With my entourage I am sometimes as open and expansive as I am silent and reserved with strangers. I mistrust fresh faces, and in no circumstances do I ever indulge in gossip. I much prefer the conversation of men who know something, to that of women who know nothing.

I detest all that is unnatural in conversation; affectation is insupportable to me. Idle remarks which annoy me easily suggest some repartee or sarcastic comment such as the King knew so well how to use, which always touched to the quick the person to whom it was addressed. But the influence of the Queen's memory sometimes restrains me and keeps me silent out of Christian charity.

Immovable in the convictions of my conscience and outwardly reserved, I am, nevertheless, a woman of contradictions. When I am forced to act I invariably rush to extremes. Soul extremes always result from contrasts, just as the thunder of heaven results from the meeting of two storm clouds. In me the storm is suppressed. I surprise people more than anything else by my customary attitude of not being able to foresee the decision which carries me away.

I do not regard existence from the ordinary standpoint; I regard it from a much higher one. This is not due to any feeling of pride. I am carried away by something within me past certain barriers and certain frontiers; I live in a world of my own in which I can take refuge.

Many, many times during the implacable persecution which I have endured for so long, I have stood in front of a mirror and tried to read the soul within my eyes. I was a prisoner; I was "mad" for reasons of State. I asked myself in cold blood, was I not really becoming mad—was I still mistress of my reason?

"Yes," replied an inner voice, "you are mistress of your reason so long as you are mistress of yourself, and you are mistress of yourself so long as you remain faithful to your ideal of honour."

I will speak of this ideal later. Honest women will understand. But my nature did not find in the conjugal abode the good, the pure and the true, which it had dreamed of, hoped for, and desired. As the years passed the atmosphere of my home changed, the growing children became less of a safeguard. Help came in a day of chaos under an aspect which the world condemns. Nothing stopped me then, and, henceforth, nothing shall separate me from my ideal. I have done away with the gilded splendour which to me is shameful. I live now with that which speaks to me in a language I can understand, something which is morally beautiful. This act of my inner self is now realized. I have not repented.

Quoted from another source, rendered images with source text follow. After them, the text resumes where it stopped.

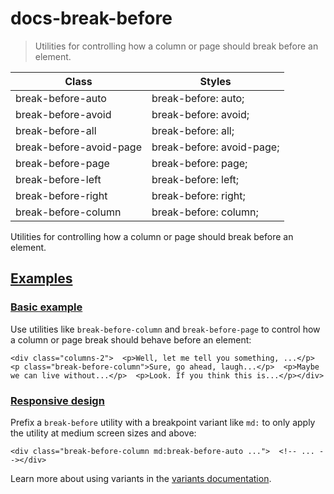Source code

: # docs-break-before

> Utilities for controlling how a column or page should break before an element.

| Class                   | Styles                    |
| ----------------------- | ------------------------- |
| break-before-auto       | break-before: auto;       |
| break-before-avoid      | break-before: avoid;      |
| break-before-all        | break-before: all;        |
| break-before-avoid-page | break-before: avoid-page; |
| break-before-page       | break-before: page;       |
| break-before-left       | break-before: left;       |
| break-before-right      | break-before: right;      |
| break-before-column     | break-before: column;     |

Utilities for controlling how a column or page should break before an element.

## [Examples](#examples)

### [Basic example](#basic-example)

Use utilities like `break-before-column` and `break-before-page` to control how a column or page break should behave before an element:

    <div class="columns-2">  <p>Well, let me tell you something, ...</p>  <p class="break-before-column">Sure, go ahead, laugh...</p>  <p>Maybe we can live without...</p>  <p>Look. If you think this is...</p></div>

### [Responsive design](#responsive-design)

Prefix a `break-before` utility with a breakpoint variant like `md:` to only apply the utility at medium screen sizes and above:

    <div class="break-before-column md:break-before-auto ...">  <!-- ... --></div>

Learn more about using variants in the [variants documentation](/docs/hover-focus-and-other-states).
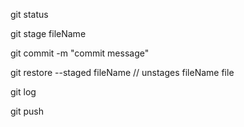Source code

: git status

git stage fileName

git commit -m "commit message"

git restore --staged fileName // unstages fileName file

git log

git push
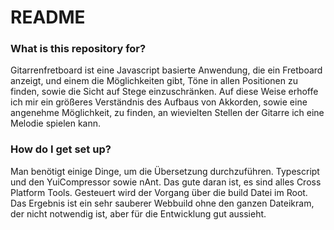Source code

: # README #

### What is this repository for? ###

Gitarrenfretboard ist eine Javascript basierte Anwendung, die ein Fretboard anzeigt, und einem die Möglichkeiten gibt, Töne in allen Positionen zu finden, sowie die Sicht auf Stege einzuschränken.
Auf diese Weise erhoffe ich mir ein größeres Verständnis des Aufbaus von Akkorden, sowie eine angenehme Möglichkeit, zu finden, an wievielten Stellen der Gitarre ich eine Melodie spielen kann. 


### How do I get set up? ###

Man benötigt einige Dinge, um die Übersetzung durchzuführen. Typescript und den YuiCompressor sowie nAnt. Das gute daran ist, es sind alles Cross Platform Tools. Gesteuert wird der Vorgang über die build Datei im Root. Das Ergebnis ist ein sehr sauberer Webbuild ohne den ganzen Dateikram, der nicht notwendig ist, aber für die Entwicklung gut aussieht.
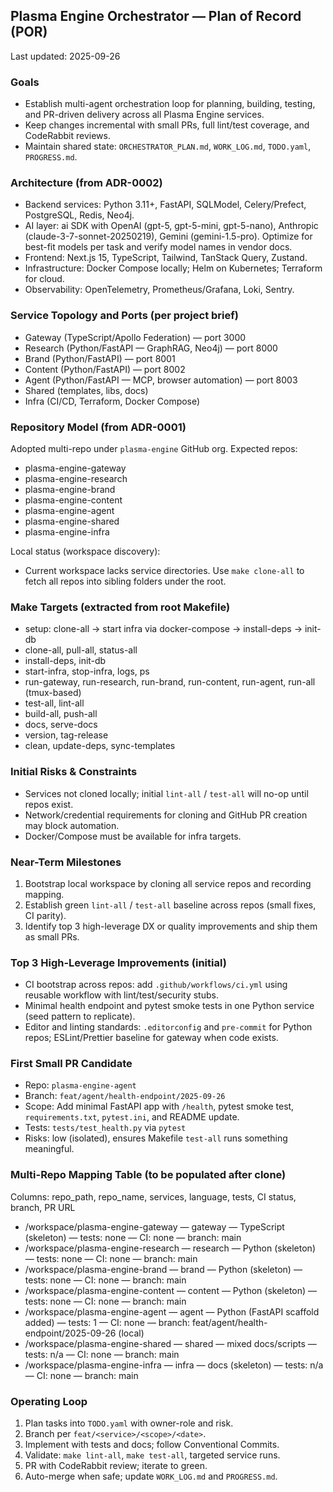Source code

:## Plasma Engine Orchestrator — Plan of Record (POR)

Last updated: 2025-09-26

### Goals
- Establish multi-agent orchestration loop for planning, building, testing, and PR-driven delivery across all Plasma Engine services.
- Keep changes incremental with small PRs, full lint/test coverage, and CodeRabbit reviews.
- Maintain shared state: `ORCHESTRATOR_PLAN.md`, `WORK_LOG.md`, `TODO.yaml`, `PROGRESS.md`.

### Architecture (from ADR-0002)
- Backend services: Python 3.11+, FastAPI, SQLModel, Celery/Prefect, PostgreSQL, Redis, Neo4j.
- AI layer: ai SDK with OpenAI (gpt-5, gpt-5-mini, gpt-5-nano), Anthropic (claude-3-7-sonnet-20250219), Gemini (gemini-1.5-pro). Optimize for best-fit models per task and verify model names in vendor docs.
- Frontend: Next.js 15, TypeScript, Tailwind, TanStack Query, Zustand.
- Infrastructure: Docker Compose locally; Helm on Kubernetes; Terraform for cloud.
- Observability: OpenTelemetry, Prometheus/Grafana, Loki, Sentry.

### Service Topology and Ports (per project brief)
- Gateway (TypeScript/Apollo Federation) — port 3000
- Research (Python/FastAPI — GraphRAG, Neo4j) — port 8000
- Brand (Python/FastAPI) — port 8001
- Content (Python/FastAPI) — port 8002
- Agent (Python/FastAPI — MCP, browser automation) — port 8003
- Shared (templates, libs, docs)
- Infra (CI/CD, Terraform, Docker Compose)

### Repository Model (from ADR-0001)
Adopted multi-repo under `plasma-engine` GitHub org. Expected repos:
- plasma-engine-gateway
- plasma-engine-research
- plasma-engine-brand
- plasma-engine-content
- plasma-engine-agent
- plasma-engine-shared
- plasma-engine-infra

Local status (workspace discovery):
- Current workspace lacks service directories. Use `make clone-all` to fetch all repos into sibling folders under the root.

### Make Targets (extracted from root Makefile)
- setup: clone-all → start infra via docker-compose → install-deps → init-db
- clone-all, pull-all, status-all
- install-deps, init-db
- start-infra, stop-infra, logs, ps
- run-gateway, run-research, run-brand, run-content, run-agent, run-all (tmux-based)
- test-all, lint-all
- build-all, push-all
- docs, serve-docs
- version, tag-release
- clean, update-deps, sync-templates

### Initial Risks & Constraints
- Services not cloned locally; initial `lint-all` / `test-all` will no-op until repos exist.
- Network/credential requirements for cloning and GitHub PR creation may block automation.
- Docker/Compose must be available for infra targets.

### Near-Term Milestones
1) Bootstrap local workspace by cloning all service repos and recording mapping.
2) Establish green `lint-all` / `test-all` baseline across repos (small fixes, CI parity).
3) Identify top 3 high-leverage DX or quality improvements and ship them as small PRs.

### Top 3 High-Leverage Improvements (initial)
- CI bootstrap across repos: add `.github/workflows/ci.yml` using reusable workflow with lint/test/security stubs.
- Minimal health endpoint and pytest smoke tests in one Python service (seed pattern to replicate).
- Editor and linting standards: `.editorconfig` and `pre-commit` for Python repos; ESLint/Prettier baseline for gateway when code exists.

### First Small PR Candidate
- Repo: `plasma-engine-agent`
- Branch: `feat/agent/health-endpoint/2025-09-26`
- Scope: Add minimal FastAPI app with `/health`, pytest smoke test, `requirements.txt`, `pytest.ini`, and README update.
- Tests: `tests/test_health.py` via `pytest`
- Risks: low (isolated), ensures Makefile `test-all` runs something meaningful.

### Multi-Repo Mapping Table (to be populated after clone)
Columns: repo_path, repo_name, services, language, tests, CI status, branch, PR URL
- /workspace/plasma-engine-gateway — gateway — TypeScript (skeleton) — tests: none — CI: none — branch: main
- /workspace/plasma-engine-research — research — Python (skeleton) — tests: none — CI: none — branch: main
- /workspace/plasma-engine-brand — brand — Python (skeleton) — tests: none — CI: none — branch: main
- /workspace/plasma-engine-content — content — Python (skeleton) — tests: none — CI: none — branch: main
- /workspace/plasma-engine-agent — agent — Python (FastAPI scaffold added) — tests: 1 — CI: none — branch: feat/agent/health-endpoint/2025-09-26 (local)
- /workspace/plasma-engine-shared — shared — mixed docs/scripts — tests: n/a — CI: none — branch: main
- /workspace/plasma-engine-infra — infra — docs (skeleton) — tests: n/a — CI: none — branch: main

### Operating Loop
1) Plan tasks into `TODO.yaml` with owner-role and risk.
2) Branch per `feat/<service>/<scope>/<date>`.
3) Implement with tests and docs; follow Conventional Commits.
4) Validate: `make lint-all`, `make test-all`, targeted service runs.
5) PR with CodeRabbit review; iterate to green.
6) Auto-merge when safe; update `WORK_LOG.md` and `PROGRESS.md`.

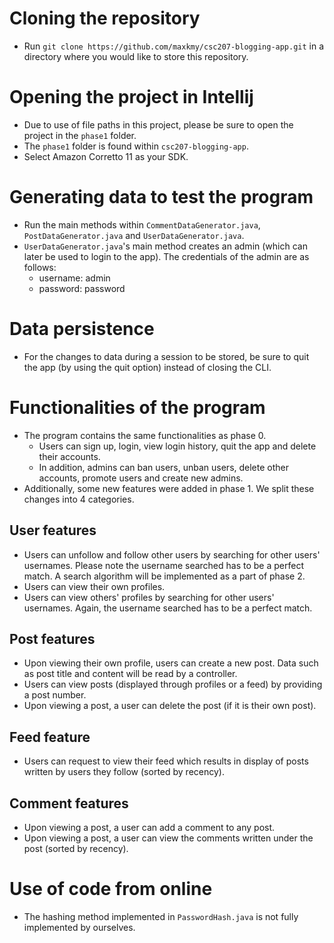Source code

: # Cloning the repository 
- Run `git clone https://github.com/maxkmy/csc207-blogging-app.git` in a directory where you would like to store this repository. 

# Opening the project in Intellij 
- Due to use of file paths in this project, please be sure to open the project in the `phase1` folder. 
- The `phase1` folder is found within `csc207-blogging-app`.
- Select Amazon Corretto 11 as your SDK. 

# Generating data to test the program
- Run the main methods within `CommentDataGenerator.java`, `PostDataGenerator.java` and `UserDataGenerator.java`.
- `UserDataGenerator.java`'s main method creates an admin (which can later be used to login to the app). The credentials of the admin are as follows: 
  - username: admin
  - password: password 

# Data persistence 
- For the changes to data during a session to be stored, be sure to quit the app (by using the quit option) instead of closing the CLI.

# Functionalities of the program 
- The program contains the same functionalities as phase 0. 
  - Users can sign up, login, view login history, quit the app and delete their accounts. 
  - In addition, admins can ban users, unban users, delete other accounts, promote users and create new admins. 
- Additionally, some new features were added in phase 1. We split these changes into 4 categories. 

## User features 
- Users can unfollow and follow other users by searching for other users' usernames. Please note the username searched has to be a perfect match. A search algorithm will be implemented as a part of phase 2. 
- Users can view their own profiles. 
- Users can view others' profiles by searching for other users' usernames. Again, the username searched has to be a perfect match. 

## Post features 
- Upon viewing their own profile, users can create a new post. Data such as post title and content will be read by a controller. 
- Users can view posts (displayed through profiles or a feed) by providing a post number. 
- Upon viewing a post, a user can delete the post (if it is their own post). 

## Feed feature 
- Users can request to view their feed which results in display of posts written by users they follow (sorted by recency). 

## Comment features 
- Upon viewing a post, a user can add a comment to any post. 
- Upon viewing a post, a user can view the comments written under the post (sorted by recency). 

# Use of code from online
- The hashing method implemented in `PasswordHash.java` is not fully implemented by ourselves.

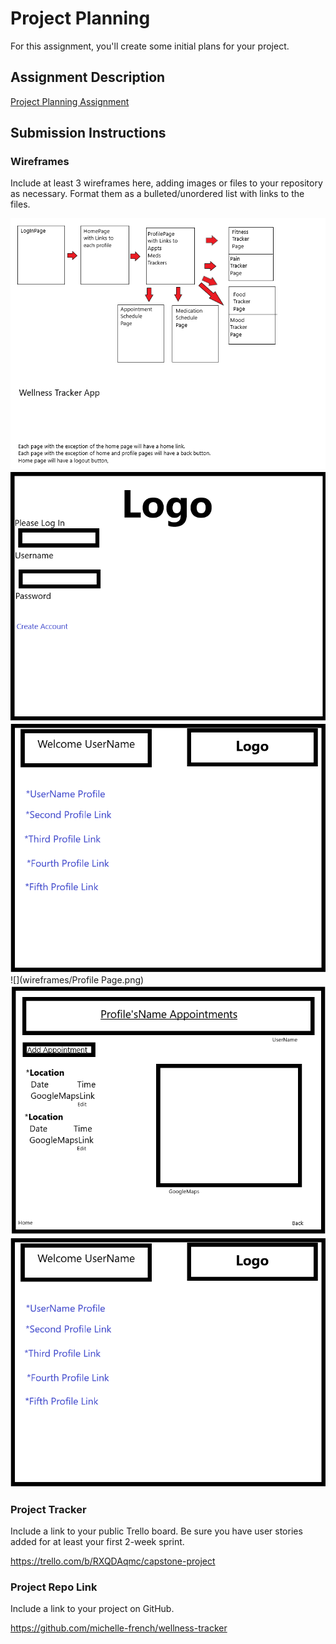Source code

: # Project Planning
For this assignment, you'll create some initial plans for your project.

## Assignment Description
[Project Planning Assignment](https://education.launchcode.org/liftoff/modules/assignments/project-planning)

## Submission Instructions

### Wireframes

Include at least 3 wireframes here, adding images or files to your repository as necessary. Format them as a bulleted/unordered list with links to the files.

![](wireframes/OverView.png)
![](wireframes/LogInPage.png)
![](wireframes/HomePage.png)
![](wireframes/Profile Page.png)
![](wireframes/AppointmentsPage.png)
![](wireframes/HomePage.png)

### Project Tracker

Include a link to your public Trello board. Be sure you have user stories added for at least your first 2-week sprint.

https://trello.com/b/RXQDAqmc/capstone-project

### Project Repo Link

Include a link to your project on GitHub.

https://github.com/michelle-french/wellness-tracker
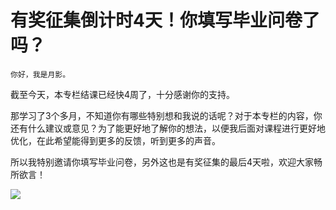 # 有奖征集倒计时4天！你填写毕业问卷了吗？

    你好，我是月影。

截至今天，本专栏结课已经快4周了，十分感谢你的支持。

那学习了3个多月，不知道你有哪些特别想和我说的话呢？对于本专栏的内容，你还有什么建议或意见？为了能更好地了解你的想法，以便我后面对课程进行更好地优化，在此希望能得到更多的反馈，听到更多的声音。

所以我特别邀请你填写毕业问卷，另外这也是有奖征集的最后4天啦，欢迎大家畅所欲言！

[![](https://static001.geekbang.org/resource/image/be/41/be76aef82eaa2bd163094b638499ef41.jpg)](https://jinshuju.net/f/d976Ed)
    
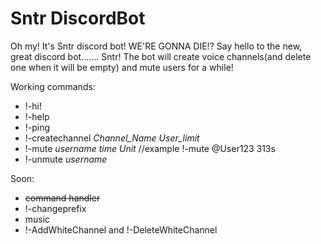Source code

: # Sntr DiscordBot
Oh my! It's Sntr discord bot! WE'RE GONNA DIE!?
Say hello to the new, great discord bot....... Sntr!
The bot will create voice channels(and delete one when it will be empty) and mute users for a while!

Working commands:
- !-hi!
- !-help
- !-ping
- !-createchannel *Channel_Name* *User_limit*
- !-mute *username* *time* *Unit* //example !-mute @User123 313s
- !-unmute *username* 

Soon:
- ~~command handler~~
- !-changeprefix
- music
- !-AddWhiteChannel and !-DeleteWhiteChannel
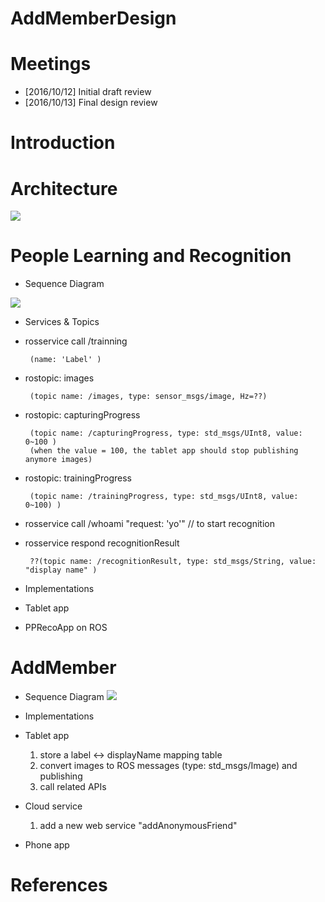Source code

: # AddMemberDesign

# Meetings
* [2016/10/12] Initial draft review
* [2016/10/13] Final design review

# Introduction

# Architecture
![](https://docs.google.com/drawings/d/1hBYZEY3nbv3LDb4_GBEzU-ImwHIez7PBUzLJudvB6HE/pub?w=1125&h=731)

# People Learning and Recognition
* Sequence Diagram

![](https://www.websequencediagrams.com/cgi-bin/cdraw?lz=VGl0bGUgcGVvcGxlTGVhcm5pbmcgYW5kAAwHUmVjb2duaXRpb24KCgpQYXJ0aWNpcGFudCBUYWJsZXQABg1QUFJlY29BcHAKIwAeDG9wZW5GYWNlCgpub3RlIGxlZnQgb2YAOgc6CiAgICBsAHIIZXZlbnQgY29tZXMKZW5kIG5vdAAiFgAyBXByZXZpZXcAPgUgKCAgICApAAELKQA3CwCBKAYtPgCBGgk6IHJvc3NlcnZpY2UgY2FsbCAvdHJhaW4AgXsFIm5hbWU6ICdMYWJlbCciACcYdG9waWM6IC9pbWFnZXMKAIF2CS0-AIFVBwAZDGNhcHR1cmluZ1Byb2dyZXNzICgxMCUpAARYMgBEGC4uLgB2WgCBTAUAg2EFcmlnaACDYgUAhAsKICAgIHN0YXJ0IACCZQVpbmcgdGhlIG1vZGVsAINKI3N0b3Agc2VuZGluZyAAgmwHAIQZCgoAgmAfAGsIAIJvDwAFMACCUgUAOjAzAFMXLi4uAIEDMwCCWgoAhjYUcgCHJwoAhjYXAIVnJHdob2FtaSAicmVxdWVzdDogJ3lvJyIAhWEmAIYHJQCFARgAhi4WAIcgCHJlc3BvbmQgWwCBWwtSZXN1bHRzXQoKCgoKCg&s=modern-blue)

* Services & Topics 
 * rosservice call /trainning
 
        (name: 'Label' )

 * rostopic: images  

        (topic name: /images, type: sensor_msgs/image, Hz=??)
         
 * rostopic: capturingProgress 
 
        (topic name: /capturingProgress, type: std_msgs/UInt8, value: 0~100 )
        (when the value = 100, the tablet app should stop publishing anymore images)

 * rostopic: trainingProgress 
         
        (topic name: /trainingProgress, type: std_msgs/UInt8, value: 0~100) )
 
 * rosservice call /whoami "request: 'yo'"   // to start recognition
 
         
 * rosservice respond recognitionResult 
 
        ??(topic name: /recognitionResult, type: std_msgs/String, value: "display name" )

* Implementations
 * Tablet app
 * PPRecoApp on ROS


# AddMember
* Sequence Diagram
![](https://www.websequencediagrams.com/cgi-bin/cdraw?lz=VGl0bGUgYWRkTWVtYmVyIEZsb3cKClBhcnRpY2lwYW50IFJvYm90AAUNQ2xvdWQAFw1QaG9uZQoKACYFLT4AGwU6IGxvZ2luIHJlcS4KAC0FLT4ARgUADwpzcC4odG9rZW4pCm5vdGUgbGVmdCBvZgBrByAgIACBDQtldmVudAplbmQgbm90AGEKAEsHW29wdC1pbl0gZ2VuZXJhdGVBUEtRUkNvZGUKAEgTOgBXBVtRUjFdAEgKAIE1BwCBRQU6ABYHAIFSBQALCWluc3RhbGwgYXBwAAsPbGF1bmNoABQFAIF1EGFkZEFub255bW91c0ZyaWVuZACCDQUgKGRpc3BsYXlOYW1lLCByb2JvdElkKQCCIQgAgjsHAIFGCFVzZXIAgh0GcmlnaACCHwUAgn4GICAgIAA-CwCCLwV1c2VybgAFCHBhc3N3ACIGAF0HAII5CwCDCA8AgRYVc3AuICgASwgsAEkHKQCCcBAAgm4JY2Nlc3MAgnMHAIJeGzIAgmgRAIJuDDJdAIMcGWJsb2NrZQCBOQwAgxYOc2NhbgB4DQCCKA8Ag1gHAIIQGQBHEQCFMxkAg3MIAIU6EgAsDwCDVwVzACgUABEJc3AuKACDfgVMaXN0ADcKAIUFB3RyeUNvbm5lY3QAhwQHAIUQBgCGRgd3ZWJydGMgY2FsbACFUhl1bgCCJhIKCg&s=modern-blue)


* Implementations
 * Tablet app
 
    1. store a label <-> displayName mapping table
    2. convert images to ROS messages (type: std_msgs/Image) and publishing 
    3. call related APIs
    
  
 * Cloud service
 
    1. add a new web service "addAnonymousFriend"
   
 * Phone app

# References

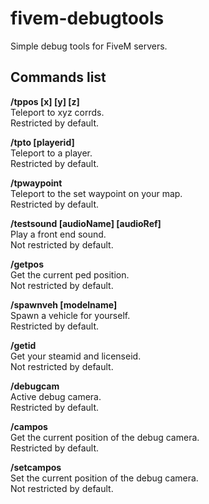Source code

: # fivem-debugtools
Simple debug tools for FiveM servers.

## Commands list

**/tppos [x] [y] [z]**  
Teleport to xyz corrds.  
Restricted by default.

**/tpto [playerid]**  
Teleport to a player.  
Restricted by default.

**/tpwaypoint**  
Teleport to the set waypoint on your map.  
Restricted by default.

**/testsound [audioName] [audioRef]**  
Play a front end sound.  
Not restricted by default.

**/getpos**  
Get the current ped position.  
Not restricted by default.

**/spawnveh [modelname]**  
Spawn a vehicle for yourself.  
Restricted by default.

**/getid**  
Get your steamid and licenseid.  
Not restricted by default.

**/debugcam**  
Active debug camera.  
Restricted by default.

**/campos**  
Get the current position of the debug camera.  
Restricted by default.

**/setcampos**  
Set the current position of the debug camera.  
Not restricted by default.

I never shall.

Dramas, plots, intrigues, treason follow each other—I struggle against them without triumphing. It is the work of my outward self. I may appear to fail, but my inner self turns away disgusted from the mud.

I was not made to conquer in the fray of human conflicts in a sphere which is, perhaps, that of creatures predestined to show that the real condition of man is not here below. The society that he extols, the civilization that he admires, are but the poor and fragile conceptions of his illusion of earthly sovereignty, and they will only bring misfortune to him if he lives for them alone.

God was always present in my thoughts even when I believed myself forgotten by man.